Work instruction :: Format every line of the items below as a Markdown table with two columns, No. and Line. Number the rows in order and leave out blank lines.

Task data ::
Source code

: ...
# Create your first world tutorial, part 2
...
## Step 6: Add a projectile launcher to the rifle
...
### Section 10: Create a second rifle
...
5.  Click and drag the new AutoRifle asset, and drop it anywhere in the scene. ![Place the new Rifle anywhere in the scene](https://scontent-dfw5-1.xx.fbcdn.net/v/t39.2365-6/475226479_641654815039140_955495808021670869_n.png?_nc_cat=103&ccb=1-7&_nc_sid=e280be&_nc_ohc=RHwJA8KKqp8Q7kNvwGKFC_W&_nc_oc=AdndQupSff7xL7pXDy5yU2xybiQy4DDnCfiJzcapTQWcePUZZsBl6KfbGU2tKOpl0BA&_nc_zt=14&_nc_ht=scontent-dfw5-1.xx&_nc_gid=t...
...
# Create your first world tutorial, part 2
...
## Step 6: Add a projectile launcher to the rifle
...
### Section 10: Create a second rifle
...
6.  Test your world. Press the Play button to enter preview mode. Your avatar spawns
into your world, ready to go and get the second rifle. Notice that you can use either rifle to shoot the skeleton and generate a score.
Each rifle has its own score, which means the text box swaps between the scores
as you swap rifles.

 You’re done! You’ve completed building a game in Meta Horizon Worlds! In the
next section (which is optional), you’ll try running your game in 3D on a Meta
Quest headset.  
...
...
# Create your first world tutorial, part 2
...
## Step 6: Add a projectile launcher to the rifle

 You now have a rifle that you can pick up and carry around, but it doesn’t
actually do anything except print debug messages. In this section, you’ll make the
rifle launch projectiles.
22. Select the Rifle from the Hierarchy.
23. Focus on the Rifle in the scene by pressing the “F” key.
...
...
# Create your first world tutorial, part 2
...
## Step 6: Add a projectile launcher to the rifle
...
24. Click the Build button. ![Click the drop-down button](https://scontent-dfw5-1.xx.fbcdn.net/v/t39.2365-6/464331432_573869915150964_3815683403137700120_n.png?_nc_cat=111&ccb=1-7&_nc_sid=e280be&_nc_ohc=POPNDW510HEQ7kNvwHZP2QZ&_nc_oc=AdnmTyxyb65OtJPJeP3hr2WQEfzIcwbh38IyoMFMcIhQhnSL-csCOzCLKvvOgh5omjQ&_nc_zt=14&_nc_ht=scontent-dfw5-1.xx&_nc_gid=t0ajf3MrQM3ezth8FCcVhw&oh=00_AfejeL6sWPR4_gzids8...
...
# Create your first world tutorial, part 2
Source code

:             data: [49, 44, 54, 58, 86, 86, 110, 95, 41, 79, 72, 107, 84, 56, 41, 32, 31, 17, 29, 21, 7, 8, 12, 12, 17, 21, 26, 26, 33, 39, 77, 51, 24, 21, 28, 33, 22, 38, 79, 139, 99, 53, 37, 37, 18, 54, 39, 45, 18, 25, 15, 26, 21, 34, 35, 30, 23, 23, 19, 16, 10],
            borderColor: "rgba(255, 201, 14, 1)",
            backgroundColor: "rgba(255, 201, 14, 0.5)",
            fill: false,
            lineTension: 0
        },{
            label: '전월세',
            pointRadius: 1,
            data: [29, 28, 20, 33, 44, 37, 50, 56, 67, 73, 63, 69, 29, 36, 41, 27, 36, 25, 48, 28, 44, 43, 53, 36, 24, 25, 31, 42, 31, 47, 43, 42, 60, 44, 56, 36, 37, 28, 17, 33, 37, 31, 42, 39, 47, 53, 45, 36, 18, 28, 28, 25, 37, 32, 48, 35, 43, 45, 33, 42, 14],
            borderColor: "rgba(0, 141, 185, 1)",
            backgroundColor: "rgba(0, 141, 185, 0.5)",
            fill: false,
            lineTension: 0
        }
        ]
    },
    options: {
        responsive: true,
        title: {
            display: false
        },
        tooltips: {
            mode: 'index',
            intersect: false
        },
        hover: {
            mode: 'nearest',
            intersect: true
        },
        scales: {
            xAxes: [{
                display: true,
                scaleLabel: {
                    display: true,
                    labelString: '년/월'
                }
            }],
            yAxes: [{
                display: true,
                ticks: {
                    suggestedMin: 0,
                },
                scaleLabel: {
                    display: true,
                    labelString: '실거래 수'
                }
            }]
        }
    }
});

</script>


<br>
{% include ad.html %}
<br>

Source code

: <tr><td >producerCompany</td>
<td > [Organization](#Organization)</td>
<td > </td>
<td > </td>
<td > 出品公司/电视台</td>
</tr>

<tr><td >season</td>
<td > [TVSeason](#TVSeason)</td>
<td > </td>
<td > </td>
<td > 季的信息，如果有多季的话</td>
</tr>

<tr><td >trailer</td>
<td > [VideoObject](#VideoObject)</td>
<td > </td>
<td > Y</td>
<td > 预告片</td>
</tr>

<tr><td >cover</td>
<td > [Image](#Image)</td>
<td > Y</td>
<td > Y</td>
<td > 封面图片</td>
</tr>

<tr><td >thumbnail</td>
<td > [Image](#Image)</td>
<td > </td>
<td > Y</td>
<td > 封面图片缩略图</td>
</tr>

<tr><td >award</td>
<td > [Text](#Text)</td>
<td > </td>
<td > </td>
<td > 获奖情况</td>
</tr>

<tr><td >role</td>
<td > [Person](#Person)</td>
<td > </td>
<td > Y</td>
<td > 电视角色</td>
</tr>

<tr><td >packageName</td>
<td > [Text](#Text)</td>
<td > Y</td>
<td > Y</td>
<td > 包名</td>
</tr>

Problem solution ::
| No. | Line |
|---|---|
| 1 | Source code |
| 2 | : ... |
| 3 | # Create your first world tutorial, part 2 |
| 4 | ... |
| 5 | ## Step 6: Add a projectile launcher to the rifle |
| 6 | ... |
| 7 | ### Section 10: Create a second rifle |
| 8 | ... |
| 9 | 5.  Click and drag the new AutoRifle asset, and drop it anywhere in the scene. ![Place the new Rifle anywhere in the scene](https://scontent-dfw5-1.xx.fbcdn.net/v/t39.2365-6/475226479_641654815039140_955495808021670869_n.png?_nc_cat=103&ccb=1-7&_nc_sid=e280be&_nc_ohc=RHwJA8KKqp8Q7kNvwGKFC_W&_nc_oc=AdndQupSff7xL7pXDy5yU2xybiQy4DDnCfiJzcapTQWcePUZZsBl6KfbGU2tKOpl0BA&_nc_zt=14&_nc_ht=scontent-dfw5-1.xx&_nc_gid=t... |
| 10 | ... |
| 11 | # Create your first world tutorial, part 2 |
| 12 | ... |
| 13 | ## Step 6: Add a projectile launcher to the rifle |
| 14 | ... |
| 15 | ### Section 10: Create a second rifle |
| 16 | ... |
| 17 | 6.  Test your world. Press the Play button to enter preview mode. Your avatar spawns |
| 18 | into your world, ready to go and get the second rifle. Notice that you can use either rifle to shoot the skeleton and generate a score. |
| 19 | Each rifle has its own score, which means the text box swaps between the scores |
| 20 | as you swap rifles. |
| 21 |  You’re done! You’ve completed building a game in Meta Horizon Worlds! In the |
| 22 | next section (which is optional), you’ll try running your game in 3D on a Meta |
| 23 | Quest headset.   |
| 24 | ... |
| 25 | ... |
| 26 | # Create your first world tutorial, part 2 |
| 27 | ... |
| 28 | ## Step 6: Add a projectile launcher to the rifle |
| 29 |  You now have a rifle that you can pick up and carry around, but it doesn’t |
| 30 | actually do anything except print debug messages. In this section, you’ll make the |
| 31 | rifle launch projectiles. |
| 32 | 22. Select the Rifle from the Hierarchy. |
| 33 | 23. Focus on the Rifle in the scene by pressing the “F” key. |
| 34 | ... |
| 35 | ... |
| 36 | # Create your first world tutorial, part 2 |
| 37 | ... |
| 38 | ## Step 6: Add a projectile launcher to the rifle |
| 39 | ... |
| 40 | 24. Click the Build button. ![Click the drop-down button](https://scontent-dfw5-1.xx.fbcdn.net/v/t39.2365-6/464331432_573869915150964_3815683403137700120_n.png?_nc_cat=111&ccb=1-7&_nc_sid=e280be&_nc_ohc=POPNDW510HEQ7kNvwHZP2QZ&_nc_oc=AdnmTyxyb65OtJPJeP3hr2WQEfzIcwbh38IyoMFMcIhQhnSL-csCOzCLKvvOgh5omjQ&_nc_zt=14&_nc_ht=scontent-dfw5-1.xx&_nc_gid=t0ajf3MrQM3ezth8FCcVhw&oh=00_AfejeL6sWPR4_gzids8... |
| 41 | ... |
| 42 | # Create your first world tutorial, part 2 |
| 43 | Source code |
| 44 | :             data: [49, 44, 54, 58, 86, 86, 110, 95, 41, 79, 72, 107, 84, 56, 41, 32, 31, 17, 29, 21, 7, 8, 12, 12, 17, 21, 26, 26, 33, 39, 77, 51, 24, 21, 28, 33, 22, 38, 79, 139, 99, 53, 37, 37, 18, 54, 39, 45, 18, 25, 15, 26, 21, 34, 35, 30, 23, 23, 19, 16, 10], |
| 45 |             borderColor: "rgba(255, 201, 14, 1)", |
| 46 |             backgroundColor: "rgba(255, 201, 14, 0.5)", |
| 47 |             fill: false, |
| 48 |             lineTension: 0 |
| 49 |         },{ |
| 50 |             label: '전월세', |
| 51 |             pointRadius: 1, |
| 52 |             data: [29, 28, 20, 33, 44, 37, 50, 56, 67, 73, 63, 69, 29, 36, 41, 27, 36, 25, 48, 28, 44, 43, 53, 36, 24, 25, 31, 42, 31, 47, 43, 42, 60, 44, 56, 36, 37, 28, 17, 33, 37, 31, 42, 39, 47, 53, 45, 36, 18, 28, 28, 25, 37, 32, 48, 35, 43, 45, 33, 42, 14], |
| 53 |             borderColor: "rgba(0, 141, 185, 1)", |
| 54 |             backgroundColor: "rgba(0, 141, 185, 0.5)", |
| 55 |             fill: false, |
| 56 |             lineTension: 0 |
| 57 |         } |
| 58 |         ] |
| 59 |     }, |
| 60 |     options: { |
| 61 |         responsive: true, |
| 62 |         title: { |
| 63 |             display: false |
| 64 |         }, |
| 65 |         tooltips: { |
| 66 |             mode: 'index', |
| 67 |             intersect: false |
| 68 |         }, |
| 69 |         hover: { |
| 70 |             mode: 'nearest', |
| 71 |             intersect: true |
| 72 |         }, |
| 73 |         scales: { |
| 74 |             xAxes: [{ |
| 75 |                 display: true, |
| 76 |                 scaleLabel: { |
| 77 |                     display: true, |
| 78 |                     labelString: '년/월' |
| 79 |                 } |
| 80 |             }], |
| 81 |             yAxes: [{ |
| 82 |                 display: true, |
| 83 |                 ticks: { |
| 84 |                     suggestedMin: 0, |
| 85 |                 }, |
| 86 |                 scaleLabel: { |
| 87 |                     display: true, |
| 88 |                     labelString: '실거래 수' |
| 89 |                 } |
| 90 |             }] |
| 91 |         } |
| 92 |     } |
| 93 | }); |
| 94 | </script> |
| 95 | <br> |
| 96 | {% include ad.html %} |
| 97 | <br> |
| 98 | Source code |
| 99 | : <tr><td >producerCompany</td> |
| 100 | <td > [Organization](#Organization)</td> |
| 101 | <td > </td> |
| 102 | <td > </td> |
| 103 | <td > 出品公司/电视台</td> |
| 104 | </tr> |
| 105 | <tr><td >season</td> |
| 106 | <td > [TVSeason](#TVSeason)</td> |
| 107 | <td > </td> |
| 108 | <td > </td> |
| 109 | <td > 季的信息，如果有多季的话</td> |
| 110 | </tr> |
| 111 | <tr><td >trailer</td> |
| 112 | <td > [VideoObject](#VideoObject)</td> |
| 113 | <td > </td> |
| 114 | <td > Y</td> |
| 115 | <td > 预告片</td> |
| 116 | </tr> |
| 117 | <tr><td >cover</td> |
| 118 | <td > [Image](#Image)</td> |
| 119 | <td > Y</td> |
| 120 | <td > Y</td> |
| 121 | <td > 封面图片</td> |
| 122 | </tr> |
| 123 | <tr><td >thumbnail</td> |
| 124 | <td > [Image](#Image)</td> |
| 125 | <td > </td> |
| 126 | <td > Y</td> |
| 127 | <td > 封面图片缩略图</td> |
| 128 | </tr> |
| 129 | <tr><td >award</td> |
| 130 | <td > [Text](#Text)</td> |
| 131 | <td > </td> |
| 132 | <td > </td> |
| 133 | <td > 获奖情况</td> |
| 134 | </tr> |
| 135 | <tr><td >role</td> |
| 136 | <td > [Person](#Person)</td> |
| 137 | <td > </td> |
| 138 | <td > Y</td> |
| 139 | <td > 电视角色</td> |
| 140 | </tr> |
| 141 | <tr><td >packageName</td> |
| 142 | <td > [Text](#Text)</td> |
| 143 | <td > Y</td> |
| 144 | <td > Y</td> |
| 145 | <td > 包名</td> |
| 146 | </tr> |